--- SUPPLIED MATERIAL Enclosed Below ---

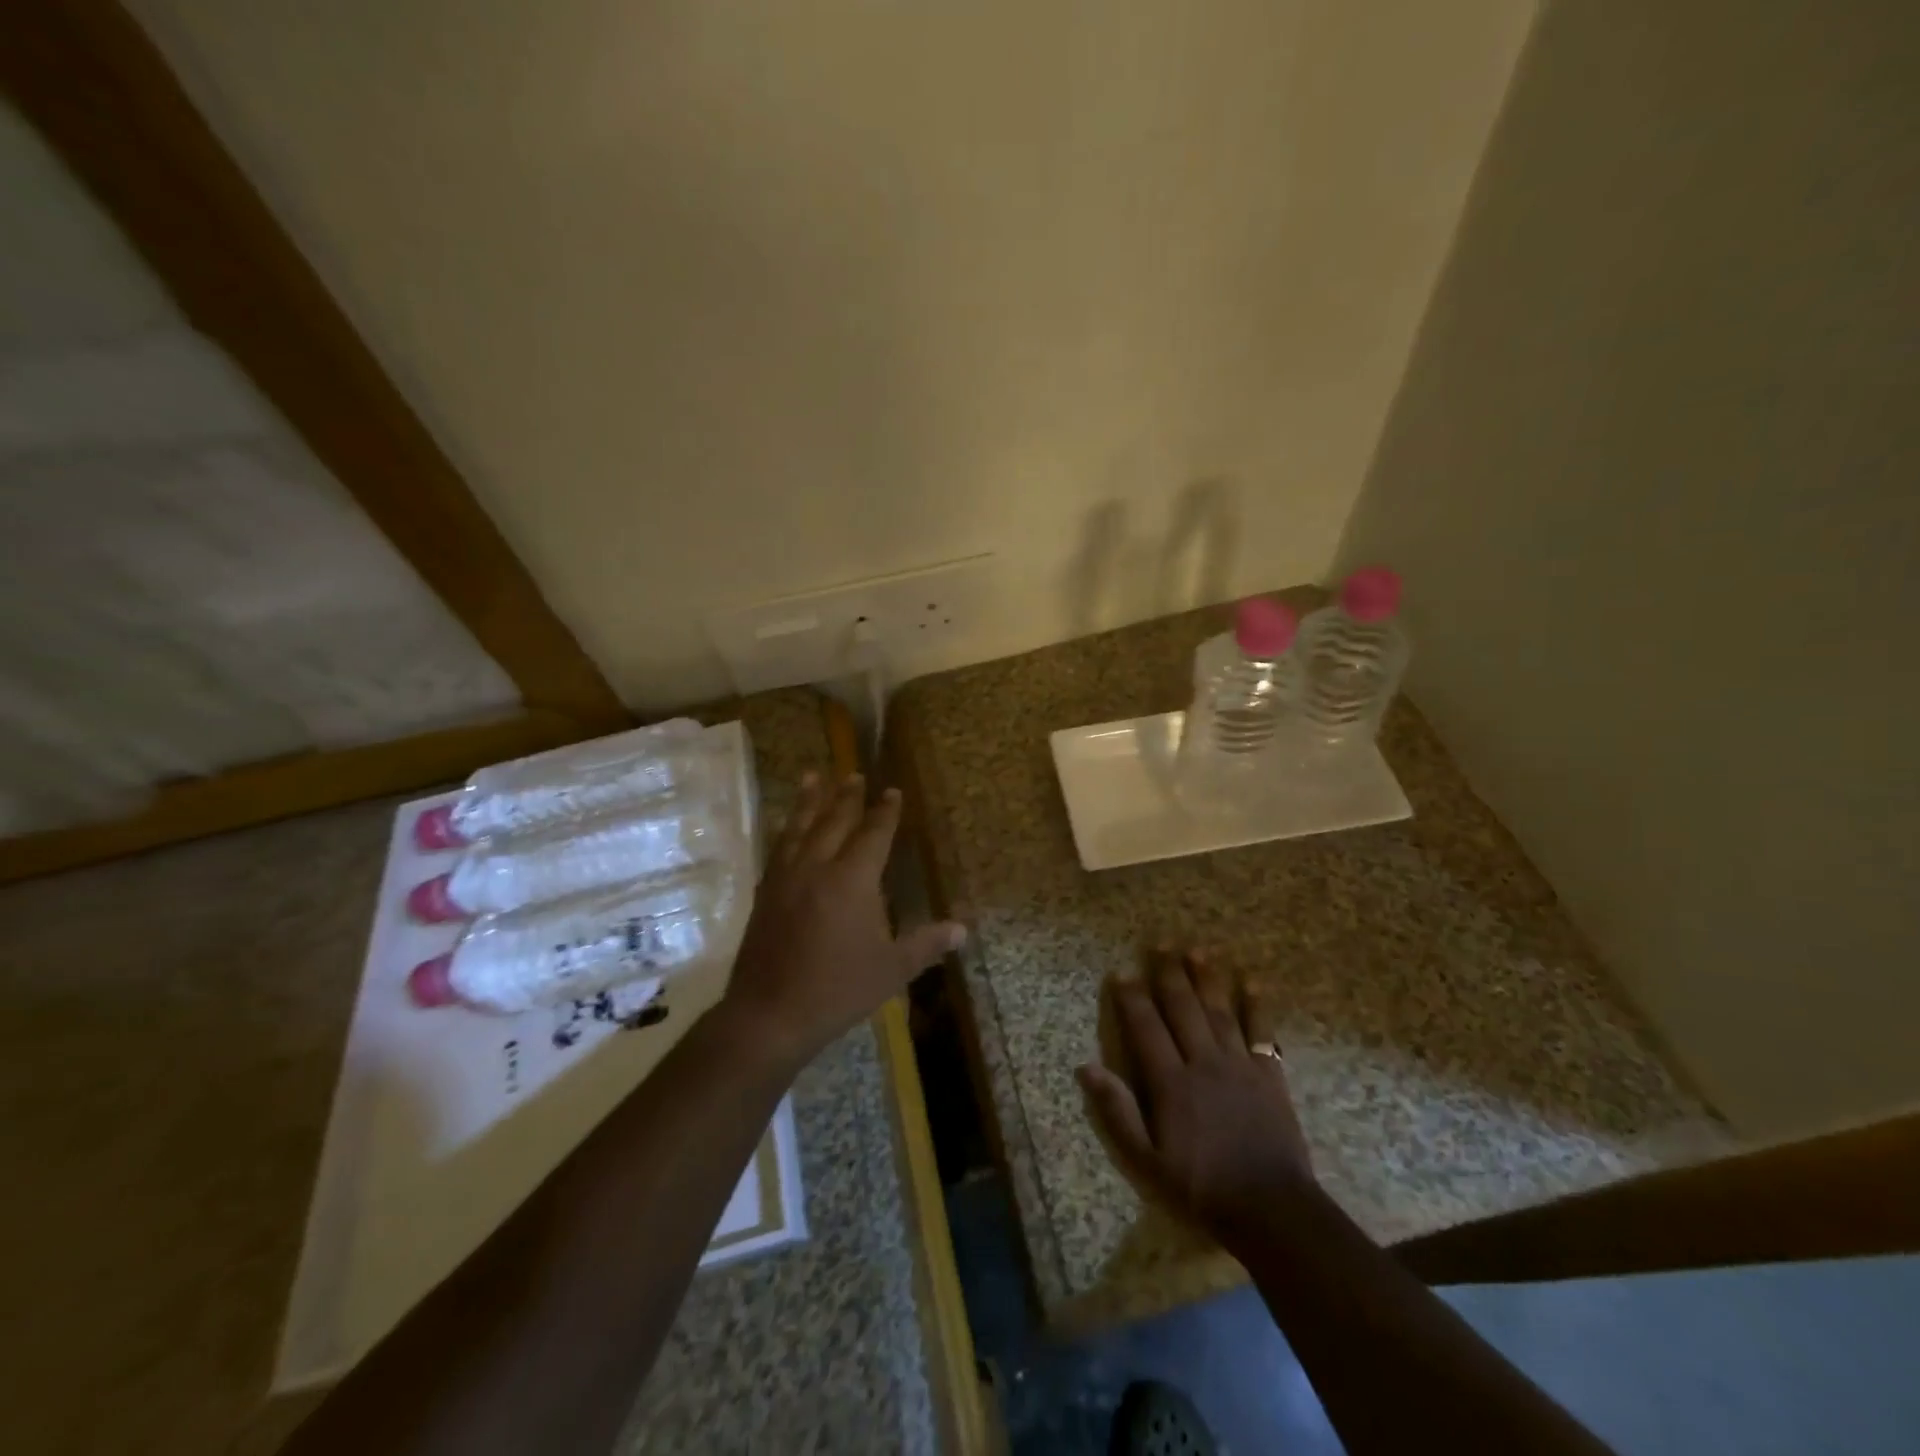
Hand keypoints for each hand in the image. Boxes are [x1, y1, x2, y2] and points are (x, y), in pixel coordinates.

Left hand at [720, 772, 964, 1068]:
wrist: (770, 1015)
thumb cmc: (838, 990)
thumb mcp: (891, 969)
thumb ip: (926, 944)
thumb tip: (962, 929)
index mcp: (852, 880)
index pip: (873, 834)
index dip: (885, 812)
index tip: (892, 791)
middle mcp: (817, 867)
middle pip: (834, 821)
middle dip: (847, 796)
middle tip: (854, 774)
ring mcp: (786, 878)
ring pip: (799, 827)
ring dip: (809, 801)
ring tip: (813, 777)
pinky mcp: (765, 894)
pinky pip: (778, 849)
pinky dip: (786, 830)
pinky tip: (787, 828)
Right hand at [1079, 949, 1314, 1249]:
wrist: (1272, 1210)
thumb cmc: (1202, 1188)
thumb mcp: (1147, 1161)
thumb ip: (1118, 1112)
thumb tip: (1087, 1068)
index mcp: (1171, 1082)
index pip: (1145, 1028)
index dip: (1132, 998)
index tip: (1120, 972)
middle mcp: (1203, 1062)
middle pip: (1182, 1009)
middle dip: (1169, 974)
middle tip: (1160, 944)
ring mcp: (1239, 1065)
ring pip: (1218, 1011)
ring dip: (1206, 979)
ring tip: (1197, 949)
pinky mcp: (1270, 1075)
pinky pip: (1262, 1032)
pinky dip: (1256, 1006)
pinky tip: (1251, 983)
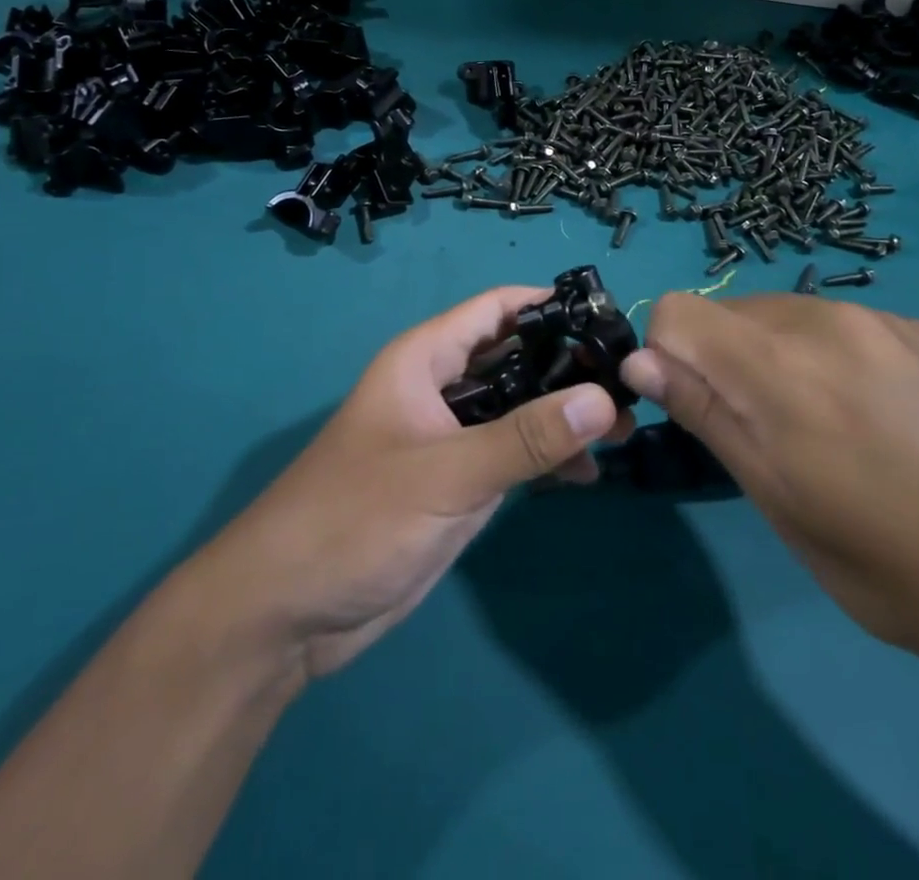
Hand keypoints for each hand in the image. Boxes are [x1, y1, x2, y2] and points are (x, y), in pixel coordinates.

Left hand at [205, 287, 632, 678]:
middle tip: (632, 382)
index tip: (610, 318)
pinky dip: (548, 459)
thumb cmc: (354, 519)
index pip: (495, 310)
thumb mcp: (444, 474)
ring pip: (518, 410)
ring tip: (627, 430)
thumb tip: (604, 398)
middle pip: (514, 359)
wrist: (286, 613)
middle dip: (568, 367)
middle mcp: (440, 390)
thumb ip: (524, 438)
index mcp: (424, 360)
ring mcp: (449, 440)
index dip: (549, 305)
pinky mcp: (456, 486)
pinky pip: (512, 457)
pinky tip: (589, 474)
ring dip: (564, 416)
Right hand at [620, 294, 918, 674]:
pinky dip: (828, 356)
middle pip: (729, 311)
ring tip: (827, 428)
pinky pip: (841, 323)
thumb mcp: (780, 501)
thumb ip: (708, 416)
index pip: (677, 310)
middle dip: (721, 359)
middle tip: (764, 434)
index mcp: (778, 365)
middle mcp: (824, 319)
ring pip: (784, 314)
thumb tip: (639, 363)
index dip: (668, 356)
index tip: (697, 410)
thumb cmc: (894, 565)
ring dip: (775, 357)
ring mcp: (880, 319)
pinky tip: (881, 417)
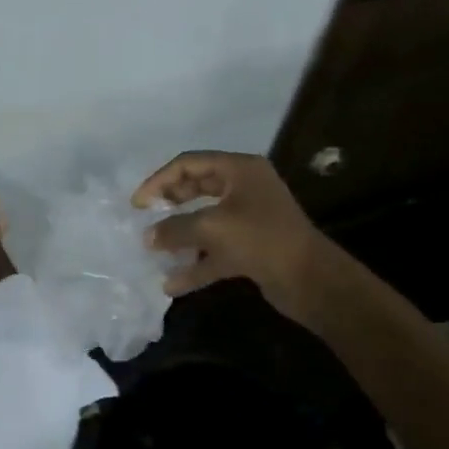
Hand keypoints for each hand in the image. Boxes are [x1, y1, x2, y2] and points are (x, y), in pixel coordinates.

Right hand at [132, 152, 333, 321]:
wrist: (310, 279)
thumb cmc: (261, 239)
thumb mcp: (212, 227)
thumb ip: (174, 229)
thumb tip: (148, 237)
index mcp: (240, 170)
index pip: (189, 163)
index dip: (159, 180)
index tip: (138, 204)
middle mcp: (244, 188)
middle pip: (196, 188)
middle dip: (169, 206)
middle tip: (146, 219)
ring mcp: (248, 219)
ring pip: (204, 222)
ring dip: (180, 237)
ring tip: (155, 251)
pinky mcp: (250, 247)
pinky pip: (215, 251)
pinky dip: (195, 265)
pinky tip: (172, 284)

--- End of Enclosed SUPPLIED MATERIAL ---

(PROBLEM DETAILS): Restate each record from above word for word, excluding any picture it holds.

(RESULT OF THE TASK):
Hand keypoints for each hand in the image. Boxes are [x1, y1, x2, y2] and points are (x, y), in pixel coordinates.

Left hand at [720, 772, 964, 1068]:
wrist: (770, 1015)
thumb cmc: (838, 990)
thumb mcp: (891, 969)
thumb ip: (926, 944)
thumb tip: (962, 929)
index mcp: (852, 880)
index pip: (873, 834)
index dip: (885, 812)
index tip: (892, 791)
middle mcp: (817, 867)
middle pip: (834, 821)
middle dip: (847, 796)
middle tip: (854, 774)
ring mcp: (786, 878)
ring pip: (799, 827)
ring dip: (809, 801)
ring tip: (813, 777)
pinky mcp: (765, 894)
pinky pip: (778, 849)
pinky dip: (786, 830)
pinky tip: (787, 828)
Right hand at [1079, 949, 1314, 1249]:
wrist: (1272, 1210)
thumb cmc: (1202, 1188)
thumb mcp: (1147, 1161)
thumb ip: (1118, 1112)
thumb tip: (1087, 1068)
index mcp: (1171, 1082)
index pip: (1145, 1028)
index dip: (1132, 998)
index tip: (1120, 972)
middle mcp: (1203, 1062)
middle pip: (1182, 1009)
middle dip: (1169, 974)
middle tip: (1160, 944)
ring mcp: (1239, 1065)
ring pip: (1218, 1011)
ring dip: (1206, 979)
ring tip: (1197, 949)
pinky mcp: (1270, 1075)
pinky pip: (1262, 1032)
pinky dip: (1256, 1006)
pinky tip: (1251, 983)
Hand keypoints for each hand in the image. Boxes are [x1, y1, x2, y2] and points are (x, y), in pixel coordinates.

Left hand at [205, 287, 632, 678]:
middle tip: (632, 382)
index tip: (610, 318)
pinky dip: (548, 459)
thumb cmc: (354, 519)
index pip: (495, 310)
thumb mcp: (444, 474)
ring pip: (518, 410)
ring tip: (627, 430)
thumb tip: (604, 398)
middle pip: (514, 359)
wrist: (286, 613)
middle dip: (568, 367)
middle mcp: (440, 390)
thumb ip: (524, 438)
index mcp: (424, 360)
ring mcp: (449, 440)
index dip: (549, 305)
pinky mcp: (456, 486)
pinky pip: (512, 457)
pinky tip: (589, 474)
ring dip: (564, 416)
Right hand at [620, 294, 918, 674]:
pinky dip: (828, 356)
middle pip: (729, 311)
ring tip: (827, 428)
pinky pip: (841, 323)
thumb mcp: (780, 501)
thumb ip: (708, 416)
index pip: (677, 310)
middle dip: (721, 359)
middle tip: (764, 434)
index mcp: (778, 365)
middle mcp: (824, 319)
ring pip: (784, 314)
thumb tip: (639, 363)
index dip: (668, 356)
index tip: (697, 410)
thumb cmc: (894, 565)
ring dip: (775, 357)
ring mcp: (880, 319)
pinky tip: (881, 417)
Hand keypoints for each hand in the image. Boxes are [x1, y1, x2, y2] and points are (x, y), in pixel coordinates.

Right hand at [132, 152, 333, 321]:
wrist: (310, 279)
thumb cmc: (261, 239)
thumb mcp: (212, 227)
thumb ip: (174, 229)
thumb tip: (148, 237)
index mcp: (240, 170)
index pip: (189, 163)
index dip: (159, 180)
index tip: (138, 204)
middle mcp: (244, 188)
middle pip: (196, 188)
middle dip: (169, 206)
middle tip: (146, 219)
ring mcp: (248, 219)
ring pip: (204, 222)
ring dip: (180, 237)
ring tip: (155, 251)
pinky mcp: (250, 247)
pinky pip: (215, 251)
pinky dip: (195, 265)
pinky tip: (172, 284)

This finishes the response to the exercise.